Удаление этой болезненной опухоли произвело очень большие изменения в его душевном состоянии. Он больше не ощущал присутствия невидимой враждебной силы, нависшей над всей его жизнью; его прежнее мужество вернулось. И этот мир, который, казалось, устроил против него заговор несчастий, теперь вновь внушал надежды. Последнее крупное наступление немцев на Париж окончилось крахом в результате контрнаступления маршала Фоша; каждое утро газеты сообщали о новых победах союзников, и мрачная тень германского империализма больше не омрачала виды на будущее. Воображение людей перешло в фазу рациональности и великодушия; идея организованного мира во всем мире захватила миллионы умов; теперь возникла перспектива нового и лучшего века, казавшаяся невероятной в те недели, когда болезнь мистера Хаса начала свое нападение на него. Но это было не просто общее облегчение, пришедшее взамен дурных предчувствий. Его финансовое положение, к примеру, рухнувшее в результате одного несчастного случая, восстановилось с помощью другого. Дальний кузен мистера Хаса, для которого, однако, мистер Хас оказался самым ближайшим родственником, умер от размягчения мозга после карьеры, состоявшей из почти слабоумных спекуляций. Свою собственность он завещал частично мистеру Хасу, а частично Уолдингстентонской школе. За несколько лет до войны он позволил себе дикую покупку обесцененных акций медных рудников и стал обладателем пачек того, что казалось в то время простой бумагой. Война все это изменила. И вместо того, чтобы быть признанным несостоятельным, покойный, несмотря на тяжелые потери на канадских земельных участках, оставил, по заключению исполнителей его воли, около тридцати тысяч фунтов. Легко недооценить благо, считая его в деньгах. Нечаянное наследство обеспечивало в сотню раз большую свободу, комфорт и облегчение от забот для миссис Хас, которой ничто другое этого дать не могло. И на душевном состоянии мистера Хаса смена настроений его жены отразилась гораздо сильнее, чем он подозревал.

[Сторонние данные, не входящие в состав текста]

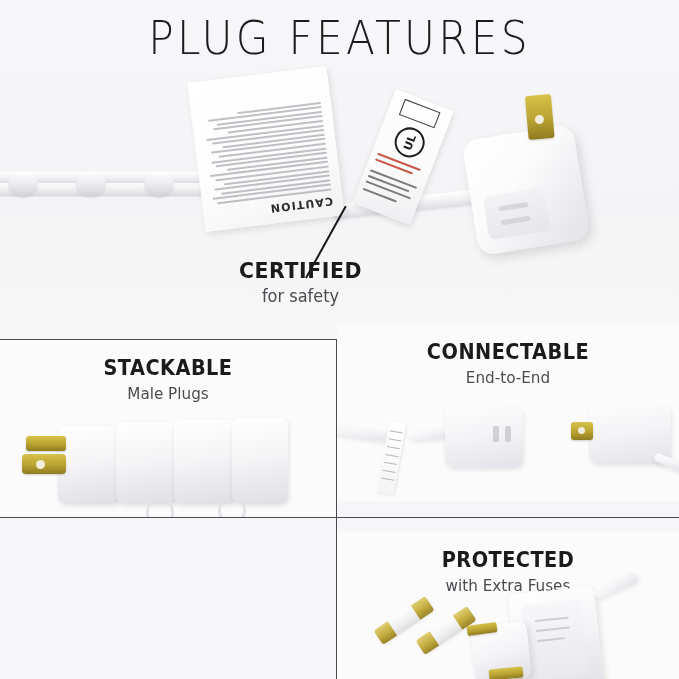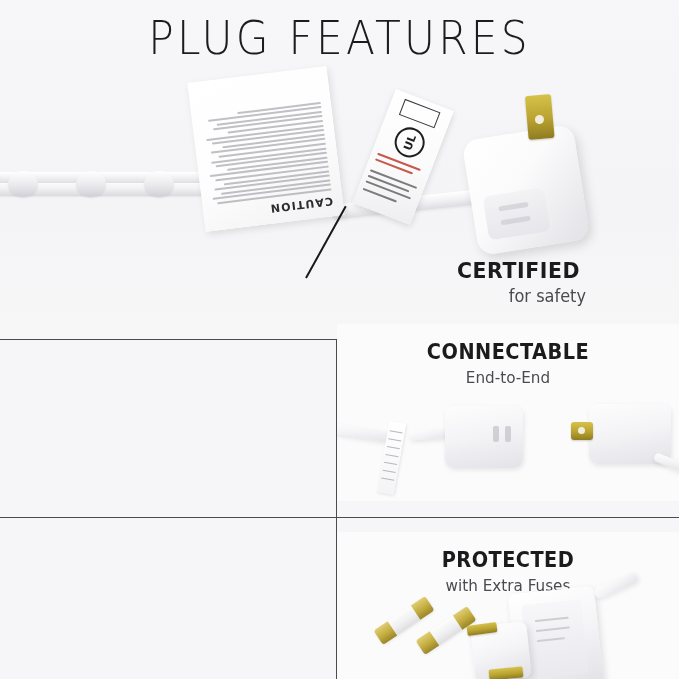"CERTIFIED" .callout { text-align: right -> center }
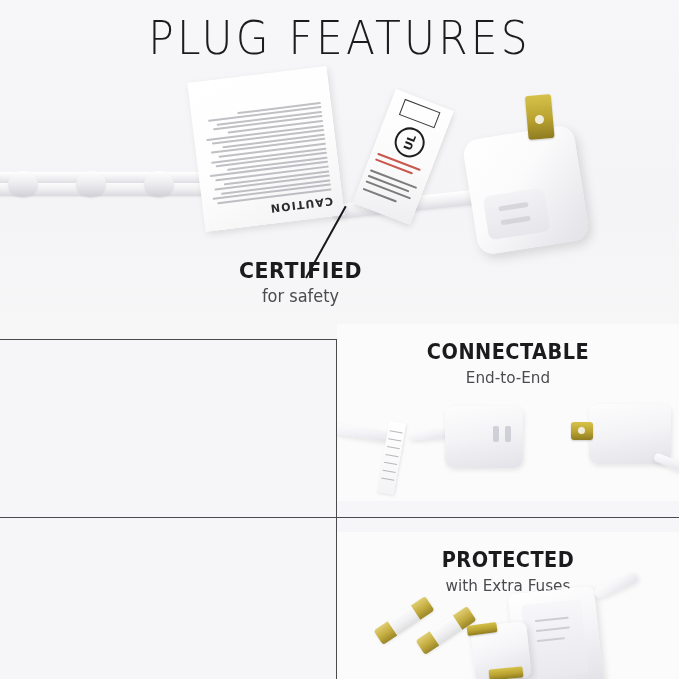"STACKABLE" div.quad { html: none -> <div> <div>STACKABLE</div> <div>Male Plugs</div> <div></div> <div></div> <div></div> <div></div> <div></div> <div></div> <div></div> <div> <div></div> </div> </div> }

Но еще большие улучшения, казалось, наступали в мире мистера Хаса. Остальные члены правления Уолдингстентона, как стало известно, были не согласны с сэром Элифазом и мистером Дэдом в их проекте замены мистера Хаса на мистера Фара; а многие из бывших учеников школы, находящихся на фронте, уловив по известиям из дома, о чем идет речь, создали небольшой комитет с экстренной целью защитить своего старого директора. Во главе этого комитета по счастливому стечению обстоятельств стал молодой Кеннет Берроуз, племянник и наследник сэра Элифаза. В школе он никогда ничем особенным не выделялся; он был одним из тех разносторонне одаренных мальчиков, которые оканчивали школу старостой, были заметными среди первых двенадцати выпускников и вторыми или третьими по выбранным ими самими предметам. Он никогда не играл роль звезды и не особенно радовался доверию, оказанному свыше. И поэтому весьма приятно было, что он оказался наиболее страстным и неутомимым защитником порядков, введенных в школе мистером Хасом. Он услышал о предлагаемых переменах за обеденным столом у своего дядюшки, когда уезжал, и понял, что должен что-то немедленно предпринять, чтобы помешать намерениям старого джентльмена. Леди Берроуз, которая обожала его, сразу же была перевербована на сторону Хаса. Она была готова к этому, потому что ей не нравились ни довольно подчеркнутое поведение за столом мистера Дэда, ни манера одеваться мистера Фара.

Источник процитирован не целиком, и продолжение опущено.